Marcel Winatschek

Everything Lana Del Rey Wants to Be

For months, every time someone mentioned Lorde I pictured a Finnish band—monster masks, platform boots, Hard Rock Hallelujah, Eurovision 2006—and thought: why is everyone suddenly back on this? Then I worked out the spelling difference, listened to Royals, and felt the specific embarrassment of someone who has been wrong for too long about something too good.

She was sixteen when this was recorded. Sixteen, and she already sounds like someone who has thought hard about what pop music is doing wrong and decided to do the opposite. No excessive production, no borrowed swagger, no chasing whatever the radio wants this season.
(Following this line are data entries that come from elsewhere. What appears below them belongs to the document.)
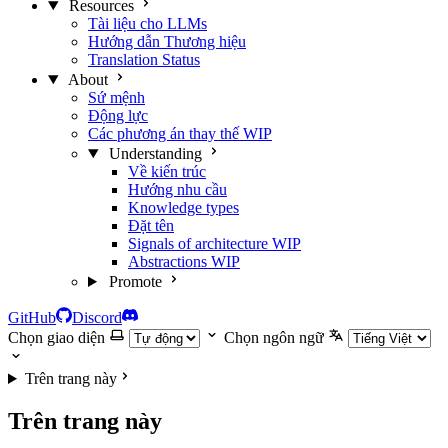
Resources
Tài liệu cho LLMs
Hướng dẫn Thương hiệu
Translation Status
About
Sứ mệnh
Động lực
Các phương án thay thế
WIP
Understanding
Về kiến trúc
Hướng nhu cầu
Knowledge types
Đặt tên
Signals of architecture
WIP
Abstractions
WIP
Promote
GitHub
Discord
Chọn giao diện
Chọn ngôn ngữ
Trên trang này
Trên trang này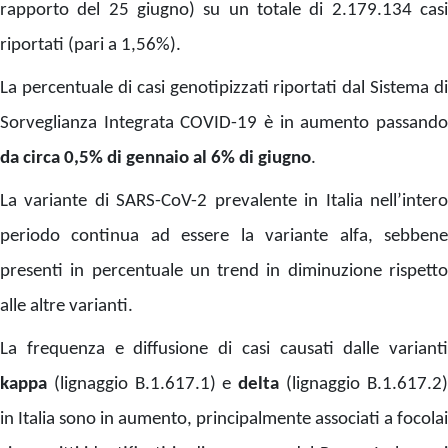
rapporto del 25 giugno) su un totale di 2.179.134 casi
riportati (pari a 1,56%).
La percentuale di casi genotipizzati riportati dal Sistema di
Sorveglianza Integrata COVID-19 è in aumento passando
da circa 0,5% di gennaio al 6% di giugno
.
La variante di SARS-CoV-2 prevalente in Italia nell’intero
periodo continua ad essere la variante alfa, sebbene
presenti in percentuale un trend in diminuzione rispetto
alle altre varianti.
La frequenza e diffusione di casi causati dalle varianti
kappa
(lignaggio B.1.617.1) e
delta
(lignaggio B.1.617.2
in Italia sono in aumento, principalmente associati a focolai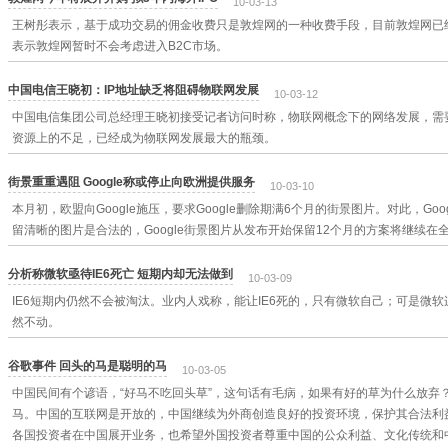
10-03-13
王树彤表示，基于成功交易的佣金收费只是敦煌网的一种收费手段，目前敦煌网已
表示敦煌网暂时不会考虑进入B2C市场。
中国电信王晓初：IP地址缺乏将阻碍物联网发展
10-03-12
中国电信集团公司总经理王晓初接受记者访问时称，物联网概念下的网络发展，需要
资源上的不足，已经成为物联网发展最大的瓶颈。
街景重重遇阻 Google称或停止向欧洲提供服务
10-03-10
本月初，欧盟向Google施压，要求Google删除期满6个月的街景图片。对此，Go
留清晰的图片是合法的，Google街景图片从发布开始保留12个月的方案将继续在
分析称微软亟待IE6死亡 短期内却无法做到
10-03-09
IE6短期内仍然不会被淘汰。业内人戏称，能让IE6死的，只有微软自己；可是微软连续
然不动。
谷歌事件 回头的马是聪明的马
10-03-05
中国民间有个谚语，“好马不吃回头草”，这句话有毛病，如果有好的草为什么放弃
马。中国的互联网是开放的，中国继续为外商创造良好的投资环境，保护其合法利
各国投资者在中国展开业务，也希望外国投资者尊重中国的公众利益、文化传统和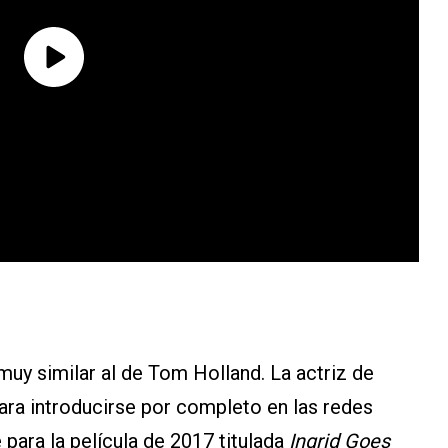
muy similar al de Tom Holland. La actriz de
ara introducirse por completo en las redes
 para la película de 2017 titulada
Ingrid Goes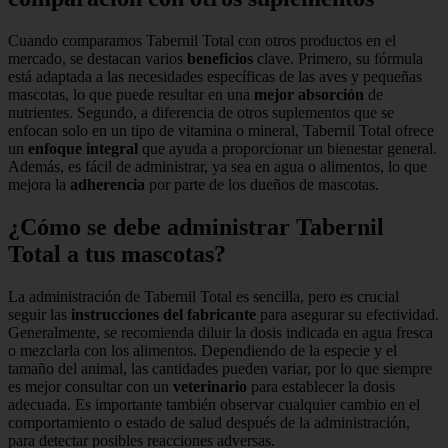
Cuando comparamos Tabernil Total con otros productos en el
mercado, se destacan varios
beneficios
clave. Primero, su fórmula
está adaptada a las necesidades específicas de las aves y pequeñas
mascotas, lo que puede resultar en una
mejor absorción
de
nutrientes. Segundo, a diferencia de otros suplementos que se
enfocan solo en un tipo de vitamina o mineral, Tabernil Total ofrece
un
enfoque integral
que ayuda a proporcionar un bienestar general.
Además, es fácil de administrar, ya sea en agua o alimentos, lo que
mejora la
adherencia
por parte de los dueños de mascotas.
¿Cómo se debe administrar Tabernil
Total a tus mascotas?
La administración de Tabernil Total es sencilla, pero es crucial
seguir las
instrucciones del fabricante
para asegurar su efectividad.
Generalmente, se recomienda diluir la dosis indicada en agua fresca
o mezclarla con los alimentos. Dependiendo de la especie y el
tamaño del animal, las cantidades pueden variar, por lo que siempre
es mejor consultar con un
veterinario
para establecer la dosis
adecuada. Es importante también observar cualquier cambio en el
comportamiento o estado de salud después de la administración,
para detectar posibles reacciones adversas.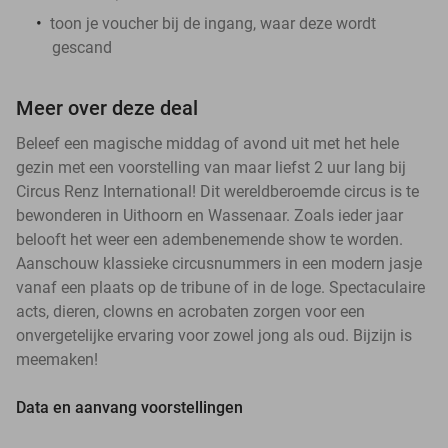
toon je voucher bij de ingang, waar deze wordt
gescand
Meer over deze deal
Beleef een magische middag of avond uit met het hele
gezin met een voorstelling van maar liefst 2 uur lang bij
Circus Renz International! Dit wereldberoemde circus is te
bewonderen in Uithoorn en Wassenaar. Zoals ieder jaar
belooft het weer een adembenemende show te worden.
Aanschouw klassieke circusnummers in een modern jasje
vanaf een plaats op de tribune of in de loge. Spectaculaire
acts, dieren, clowns en acrobaten zorgen voor een
onvergetelijke ervaring voor zowel jong als oud. Bijzijn is
meemaken!
Data en aanvang voorstellingen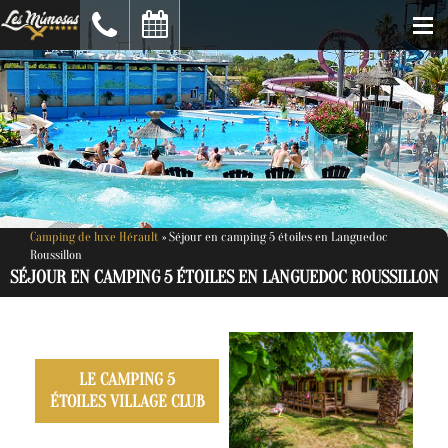
Camping de luxe Hérault
»
Séjour en camping 5 étoiles en Languedoc
Roussillon
SÉJOUR EN CAMPING 5 ÉTOILES EN LANGUEDOC ROUSSILLON
LE CAMPING 5
ÉTOILES VILLAGE CLUB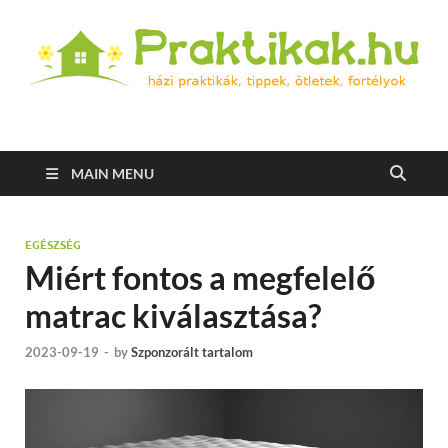
Praktikak.hu
Házi praktikák, tippek, ötletek, fortélyok
MAIN MENU
EGÉSZSÉG
Miért fontos a megfelelő
matrac kiválasztása?
2023-09-19
-
by
Szponzorált tartalom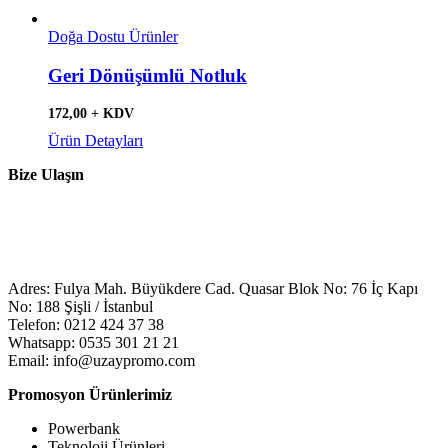
Doğa Dostu Ürünler
Geri Dönüşümlü Notluk
172,00 + KDV
Ürün Detayları
Bize Ulaşın
Adres: Fulya Mah. Büyükdere Cad. Quasar Blok No: 76 İç Kapı
No: 188 Şişli / İstanbul
Telefon: 0212 424 37 38
Whatsapp: 0535 301 21 21
Email: info@uzaypromo.com
Promosyon Ürünlerimiz
Powerbank
Teknoloji Ürünleri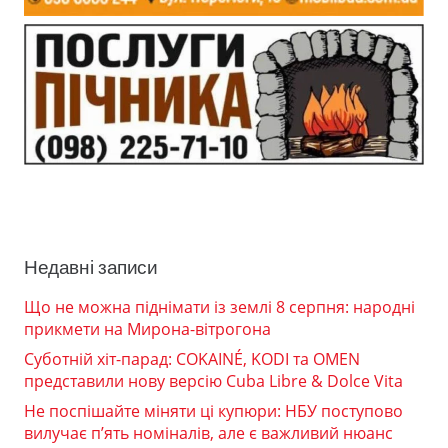
Недавні записи
Що не можна піднімати із землі 8 серпня: народні
прикмети на Мирона-вітрогона
Суботній хіт-парад: COKAINÉ, KODI та OMEN
представили нову версію Cuba Libre & Dolce Vita
Не поспішайте міняти ці купюри: НБУ поступово
вилучає п’ять номіналів, але є важливий нюанс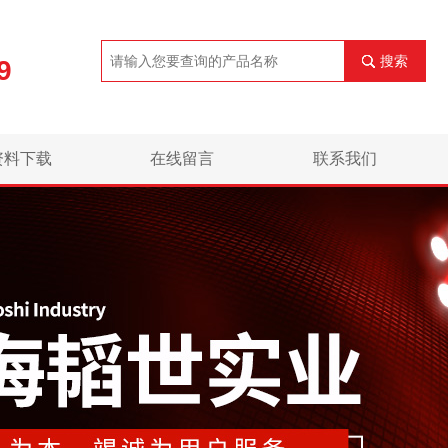
搜索
9
资料下载
在线留言
联系我们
Just that voice—low, almost bored, completely in control—sitting on top of a beat that barely exists. Royals works precisely because of what it leaves out.

The Lana Del Rey comparison is easy to make and not entirely wrong. There’s the same stillness, the same aesthetic distance from ordinary pop urgency. But where Lana performs nostalgia and tragedy like she’s been cast in her own film, Lorde sounds like she’s just telling you what she notices. That’s the whole difference. One is artifice all the way down; the other feels like a genuinely unusual person thinking out loud. Her debut album Pure Heroine confirmed it—a sixteen-year-old from New Zealand named Ella Yelich-O’Connor had made one of the clearest-eyed pop records of the year.

Billboard put her on their cover and called her the new queen of alternative. The mainstream was already reaching for her, which always makes me slightly nervous—the moment the machinery decides it loves something, it starts loving it to death. But Lorde seems like someone who’ll be fine. She arrived with a finished aesthetic and a clear sense of what she was doing, and that’s hard to dissolve.

She played Berlin in September. The world will love her before most of it has properly listened. She’s earned that, and more. Including the months I wasn’t paying attention. This is me paying them back.